[Using the information]:
(a) According to the text on fonts and character encoding, how many possible characters does a 7-bit encoding give?
(b) Pick up the text on fonts and character encoding after its last sentence and continue it.
━━ Passage
First, let's start with the basics. What's the difference between a font and a typeface?
Briefly, a fond is what we use whereas a typeface is what we see. But still, it's a bit more complex. I'll sum up the original article right below.
In the past, analog printing was done using metal letters rolled in ink and pressed down onto a piece of paper: that was the page layout. For a given typeface (for example Garamond), there were thousands of physical metal blocks, each with the character it was meant to represent, in relief (the type face), existing in different size (10 point, 12, etc.) and different weights (bold, light, medium). Basically, a font is just a subset of a typeface. For example, bolded Garamond in 12 point was considered a different font than normal Garamond in 8 point. But nowadays, both terms can be used interchangeably. However, just in case you would need to know, a reminder could be:
"The difference between a font and a typeface is the same as that between songs and an album. The former makes up the latter."
- A character is a minimal unit of text that has semantic value.
- A character set is a collection of characters that might be used by multiple languages. Example: The Latin character set is used by English and most European languages, though the Greek character set is used only by the Greek language.
- A coded character set is a character set, where each character is assigned with a unique number.
- A code point is a value that can be used in a coded character set. A code point is a 32-bit integer data type, where the lower 21 bits represent a valid code point value and the upper 11 bits are 0.
Now, a story about Unicode and UTF-8...
In the 1960's, the American Standards Association created a 7-bit encoding called American Standard Code for Information Interchange (ASCII). Using 7 bits gives 128 possible characters (that was enough for all lower and upper case Latin letters, numerical digits and most punctuation marks; see an ASCII table).
A few years later, new microprocessors were created, able to process 8 bits at a time. So they used 8 bits (a byte) to store each character, giving 256 possible values, and thus leaving values from 128 to 255 spare.
Then, in the 80's, Microsoft Windows introduced its own character set (also known as code page) called Windows-1251, whose goal was to fill in those space characters (for example, 224 represents the Cyrillic letter a). Furthermore, in the 90's, fifteen other 8 bit character sets were created to cover many different alphabets (called ISO-8859-1 to ISO-8859-16; ISO-8859-12 was abandoned). Nowadays, in web pages, if you don't provide the charset used, most web browsers will use a default one, depending on your country of residence (ISO-8859-1 will likely be used for English countries).
Nevertheless, in the meantime, a new standard called Unicode was proposed. The purpose: to assign a unique number (known as a code point) to every letter in every language, in more than 256 slots. At the moment, we have over 120,000 code points and Unicode is also considered a character set itself.
The next few lies were copy-pasted from the original article.
━━━━
━━ Extracted data
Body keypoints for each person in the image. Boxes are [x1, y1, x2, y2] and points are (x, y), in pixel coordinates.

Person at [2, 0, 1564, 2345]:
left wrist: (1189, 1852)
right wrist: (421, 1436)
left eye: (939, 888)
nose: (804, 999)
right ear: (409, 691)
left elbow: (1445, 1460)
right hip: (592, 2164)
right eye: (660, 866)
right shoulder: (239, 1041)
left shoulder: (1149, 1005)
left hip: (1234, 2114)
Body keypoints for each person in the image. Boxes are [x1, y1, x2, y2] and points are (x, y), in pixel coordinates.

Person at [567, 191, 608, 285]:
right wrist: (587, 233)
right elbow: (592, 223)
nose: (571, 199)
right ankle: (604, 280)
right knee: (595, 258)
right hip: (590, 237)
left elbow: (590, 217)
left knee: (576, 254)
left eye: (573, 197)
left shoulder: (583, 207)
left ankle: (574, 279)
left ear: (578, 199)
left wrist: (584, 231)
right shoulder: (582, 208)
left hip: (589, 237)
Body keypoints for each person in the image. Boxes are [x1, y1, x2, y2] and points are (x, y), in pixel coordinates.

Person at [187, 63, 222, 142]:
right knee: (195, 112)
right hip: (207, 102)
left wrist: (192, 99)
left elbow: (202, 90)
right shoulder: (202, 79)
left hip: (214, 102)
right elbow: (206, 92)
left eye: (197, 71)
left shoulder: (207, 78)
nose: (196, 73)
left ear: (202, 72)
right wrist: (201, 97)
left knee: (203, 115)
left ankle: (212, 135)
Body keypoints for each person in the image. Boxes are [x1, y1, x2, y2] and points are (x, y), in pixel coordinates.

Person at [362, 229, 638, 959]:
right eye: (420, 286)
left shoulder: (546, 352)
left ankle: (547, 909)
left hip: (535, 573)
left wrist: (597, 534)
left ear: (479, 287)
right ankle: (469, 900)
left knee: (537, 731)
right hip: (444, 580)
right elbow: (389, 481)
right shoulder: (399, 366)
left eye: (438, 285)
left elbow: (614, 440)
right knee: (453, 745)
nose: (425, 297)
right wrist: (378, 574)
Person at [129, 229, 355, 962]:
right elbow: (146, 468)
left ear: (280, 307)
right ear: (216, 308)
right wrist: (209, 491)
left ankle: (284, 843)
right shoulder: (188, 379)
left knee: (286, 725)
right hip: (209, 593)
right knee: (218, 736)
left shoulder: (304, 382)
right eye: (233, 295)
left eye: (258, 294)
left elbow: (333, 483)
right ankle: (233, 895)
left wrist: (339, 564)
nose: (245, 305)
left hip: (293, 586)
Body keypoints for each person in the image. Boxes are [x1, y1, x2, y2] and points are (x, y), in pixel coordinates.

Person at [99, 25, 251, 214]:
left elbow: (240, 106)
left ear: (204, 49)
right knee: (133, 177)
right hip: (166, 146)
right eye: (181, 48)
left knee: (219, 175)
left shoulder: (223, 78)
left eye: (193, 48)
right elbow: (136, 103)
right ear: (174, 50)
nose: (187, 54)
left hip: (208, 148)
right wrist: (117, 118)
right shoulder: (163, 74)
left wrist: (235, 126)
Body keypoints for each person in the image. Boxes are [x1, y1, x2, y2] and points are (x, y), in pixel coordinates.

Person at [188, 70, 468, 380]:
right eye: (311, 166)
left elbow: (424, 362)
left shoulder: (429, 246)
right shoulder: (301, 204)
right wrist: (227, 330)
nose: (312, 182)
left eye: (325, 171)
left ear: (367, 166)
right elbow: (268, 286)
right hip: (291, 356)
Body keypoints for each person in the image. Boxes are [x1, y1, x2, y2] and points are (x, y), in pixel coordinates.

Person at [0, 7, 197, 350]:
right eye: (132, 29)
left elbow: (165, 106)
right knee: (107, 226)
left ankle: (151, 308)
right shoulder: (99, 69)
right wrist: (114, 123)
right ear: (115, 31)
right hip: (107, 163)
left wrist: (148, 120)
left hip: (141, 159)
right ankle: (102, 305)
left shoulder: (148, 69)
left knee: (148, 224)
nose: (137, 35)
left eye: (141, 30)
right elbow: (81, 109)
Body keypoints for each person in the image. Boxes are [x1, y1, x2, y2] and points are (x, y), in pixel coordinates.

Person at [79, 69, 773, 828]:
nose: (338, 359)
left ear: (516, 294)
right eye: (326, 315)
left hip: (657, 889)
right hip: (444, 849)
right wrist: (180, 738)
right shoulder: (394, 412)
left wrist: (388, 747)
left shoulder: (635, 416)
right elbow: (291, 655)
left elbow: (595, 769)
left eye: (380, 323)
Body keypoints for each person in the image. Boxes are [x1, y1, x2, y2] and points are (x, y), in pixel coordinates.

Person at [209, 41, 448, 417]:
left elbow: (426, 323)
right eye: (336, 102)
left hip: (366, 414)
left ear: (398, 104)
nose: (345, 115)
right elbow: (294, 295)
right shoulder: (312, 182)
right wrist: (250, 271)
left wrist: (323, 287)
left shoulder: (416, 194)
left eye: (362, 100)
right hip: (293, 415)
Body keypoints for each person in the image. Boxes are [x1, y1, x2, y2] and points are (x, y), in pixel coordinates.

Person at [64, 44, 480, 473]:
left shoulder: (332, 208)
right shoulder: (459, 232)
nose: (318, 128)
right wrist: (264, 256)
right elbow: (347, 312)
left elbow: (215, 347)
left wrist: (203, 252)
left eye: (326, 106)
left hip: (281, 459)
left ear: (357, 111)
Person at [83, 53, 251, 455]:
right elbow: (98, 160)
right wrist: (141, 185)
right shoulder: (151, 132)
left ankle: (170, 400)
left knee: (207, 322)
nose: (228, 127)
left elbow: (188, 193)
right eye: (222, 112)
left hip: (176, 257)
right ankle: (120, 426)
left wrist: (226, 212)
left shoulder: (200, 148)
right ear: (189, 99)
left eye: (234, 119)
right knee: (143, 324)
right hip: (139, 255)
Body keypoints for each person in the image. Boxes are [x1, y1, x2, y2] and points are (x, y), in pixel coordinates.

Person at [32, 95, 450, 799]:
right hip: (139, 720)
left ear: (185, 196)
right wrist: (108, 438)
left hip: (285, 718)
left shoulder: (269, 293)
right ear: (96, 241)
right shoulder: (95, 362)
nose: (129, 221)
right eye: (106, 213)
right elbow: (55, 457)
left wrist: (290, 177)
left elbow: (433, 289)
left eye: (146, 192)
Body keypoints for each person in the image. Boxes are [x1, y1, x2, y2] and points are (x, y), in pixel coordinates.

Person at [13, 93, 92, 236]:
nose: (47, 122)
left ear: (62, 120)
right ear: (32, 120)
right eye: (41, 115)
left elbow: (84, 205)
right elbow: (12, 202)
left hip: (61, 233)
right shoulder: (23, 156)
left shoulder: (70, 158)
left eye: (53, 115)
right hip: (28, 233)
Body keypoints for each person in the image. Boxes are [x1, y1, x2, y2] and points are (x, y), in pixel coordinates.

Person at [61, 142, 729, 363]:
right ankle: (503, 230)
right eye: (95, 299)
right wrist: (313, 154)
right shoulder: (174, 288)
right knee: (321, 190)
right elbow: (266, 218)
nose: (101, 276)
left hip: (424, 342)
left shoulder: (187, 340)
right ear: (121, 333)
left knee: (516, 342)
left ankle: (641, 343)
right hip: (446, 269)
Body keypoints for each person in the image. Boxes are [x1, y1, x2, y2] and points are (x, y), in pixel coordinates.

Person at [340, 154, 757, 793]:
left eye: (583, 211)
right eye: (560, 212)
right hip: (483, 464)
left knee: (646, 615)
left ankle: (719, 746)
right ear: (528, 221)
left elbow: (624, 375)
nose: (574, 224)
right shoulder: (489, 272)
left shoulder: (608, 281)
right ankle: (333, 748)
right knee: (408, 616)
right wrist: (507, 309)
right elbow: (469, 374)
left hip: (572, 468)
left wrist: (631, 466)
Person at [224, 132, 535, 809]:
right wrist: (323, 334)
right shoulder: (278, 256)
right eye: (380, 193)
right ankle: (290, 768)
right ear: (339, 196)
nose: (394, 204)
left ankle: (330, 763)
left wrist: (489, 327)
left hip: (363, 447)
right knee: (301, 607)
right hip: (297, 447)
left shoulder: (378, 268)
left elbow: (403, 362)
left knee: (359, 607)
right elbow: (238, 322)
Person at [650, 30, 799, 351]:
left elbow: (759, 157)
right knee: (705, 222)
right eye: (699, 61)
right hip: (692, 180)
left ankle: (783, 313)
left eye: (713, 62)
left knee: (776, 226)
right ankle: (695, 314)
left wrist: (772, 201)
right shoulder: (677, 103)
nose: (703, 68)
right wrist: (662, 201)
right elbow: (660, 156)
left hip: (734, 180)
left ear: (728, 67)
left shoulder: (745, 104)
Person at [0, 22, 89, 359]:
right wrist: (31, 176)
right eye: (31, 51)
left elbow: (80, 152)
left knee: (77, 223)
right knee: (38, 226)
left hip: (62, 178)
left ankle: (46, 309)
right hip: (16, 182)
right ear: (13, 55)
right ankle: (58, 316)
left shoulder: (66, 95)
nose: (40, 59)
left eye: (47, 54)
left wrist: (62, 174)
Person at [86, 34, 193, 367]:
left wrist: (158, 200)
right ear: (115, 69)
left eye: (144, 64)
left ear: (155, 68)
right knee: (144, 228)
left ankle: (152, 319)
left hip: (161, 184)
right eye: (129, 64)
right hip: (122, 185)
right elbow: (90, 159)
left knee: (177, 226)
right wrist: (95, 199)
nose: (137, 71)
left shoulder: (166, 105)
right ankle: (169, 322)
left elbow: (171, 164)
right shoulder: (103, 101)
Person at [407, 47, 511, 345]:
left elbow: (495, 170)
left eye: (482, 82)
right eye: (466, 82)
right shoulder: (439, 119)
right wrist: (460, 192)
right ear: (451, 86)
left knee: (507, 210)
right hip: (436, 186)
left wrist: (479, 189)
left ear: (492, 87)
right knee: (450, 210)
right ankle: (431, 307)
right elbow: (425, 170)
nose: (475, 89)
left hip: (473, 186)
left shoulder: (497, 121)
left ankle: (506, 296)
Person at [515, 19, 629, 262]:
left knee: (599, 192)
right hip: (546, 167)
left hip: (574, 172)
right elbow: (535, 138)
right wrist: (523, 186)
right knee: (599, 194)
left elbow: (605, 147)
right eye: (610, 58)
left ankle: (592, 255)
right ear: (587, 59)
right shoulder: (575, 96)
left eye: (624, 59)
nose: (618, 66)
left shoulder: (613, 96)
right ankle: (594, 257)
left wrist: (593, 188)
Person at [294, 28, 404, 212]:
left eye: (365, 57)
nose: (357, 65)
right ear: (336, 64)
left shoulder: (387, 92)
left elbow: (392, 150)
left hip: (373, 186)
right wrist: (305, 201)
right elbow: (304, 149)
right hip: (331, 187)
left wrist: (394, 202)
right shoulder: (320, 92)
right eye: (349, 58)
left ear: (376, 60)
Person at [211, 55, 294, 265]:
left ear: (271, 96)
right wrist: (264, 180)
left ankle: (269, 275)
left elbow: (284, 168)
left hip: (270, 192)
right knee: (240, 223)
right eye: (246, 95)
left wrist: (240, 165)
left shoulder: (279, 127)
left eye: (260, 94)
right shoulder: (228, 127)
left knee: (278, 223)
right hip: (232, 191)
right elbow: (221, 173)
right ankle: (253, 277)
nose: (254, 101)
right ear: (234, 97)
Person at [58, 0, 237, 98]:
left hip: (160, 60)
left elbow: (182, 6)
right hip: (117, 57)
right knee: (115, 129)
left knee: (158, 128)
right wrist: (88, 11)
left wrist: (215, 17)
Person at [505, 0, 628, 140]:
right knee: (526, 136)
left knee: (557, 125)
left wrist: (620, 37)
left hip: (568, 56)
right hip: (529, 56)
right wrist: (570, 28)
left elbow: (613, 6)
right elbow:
━━━━
[Task-by-task answers]:
(a) 128

(b)
"The first 128 Unicode code points are the same as ASCII. The range 128-255 contains currency symbols and other common signs and accented characters (aka characters with diacritical marks), and much of it is borrowed ISO-8859-1. After 256 there are many more accented characters. After 880 it gets into Greek letters, then Cyrillic, Hebrew, Arabic, Indic scripts, and Thai. Chinese, Japanese and Korean start from 11904 with many others in between. This is great – no more ambiguity – each letter is represented by its own unique number.
Note that these Unicode code points are officially written in hexadecimal preceded by U+. So the Unicode code point H is usually written as U+0048 rather than 72 (to convert from hexadecimal to decimal: 4*16+8=72)."
Having more than 256 characters makes Unicode unable to fit into 8 bits. It could however perfectly fit into a 32 bit encoding. But Unicode is just a standard, let's now find out which implementation (or character encoding) was designed.
It's also important to mention that internally, modern web browsers use Unicode. In C or C++ there is a "wide character" (32 bit character called
wchar_t, an extension of C's 8 bit
So, now, the remaining problems with Unicode are:
- A lot of existing software and protocols send/receive and read/write 8 bit characters
- Using 32 bits to send/store English text would quadruple the amount of bandwidth/space required
Several attempts were created to solve this problem such as UCS2 and UTF-16 but the winner is UTF-8 (Universal Character Set Transformation Format 8 bit). At the moment and since several years, UTF-8 is the preferred character encoding for the Unicode standard.
"UTF-8 is a clever. It works a bit like the Shift key on your keyboard. Normally when you press the H on your keyboard a lower case “h” appears on the screen. But if you press Shift first, a capital H will appear." (copy-pasted from the original article)
UTF-8 treats numbers as follows:
- 0-127 as ASCII
- 128-191 as the key to be shifted
- 192-247 as Shift keys
- 192-223 is a simple shift
- 224-239 are like a double shift
- 240 and over is a triple shift
Consequently, to represent a character, you have four different ways (either on one, two, three or four bytes):
- 1 byte: a number from 0 to 127, it will represent an ASCII character
- 2 bytes: a sequence of <Shift key from 192 to 223> + <key to be shifted from 128 to 191>
- 3 bytes: <224-239> + <128-191> + <128-191>
- 4 bytes: <240-> + <128-191> + <128-191> + <128-191>
For example, the sequence 191 followed by 224 could never occur. Another example, taken from the original article:
"For instance, characters 208 and 209 shift you into the Cyrillic range. 208 followed by 175 is character 1071, the Cyrillic Я. The exact calculation is (208%32)*64 + (175%64) = 1071."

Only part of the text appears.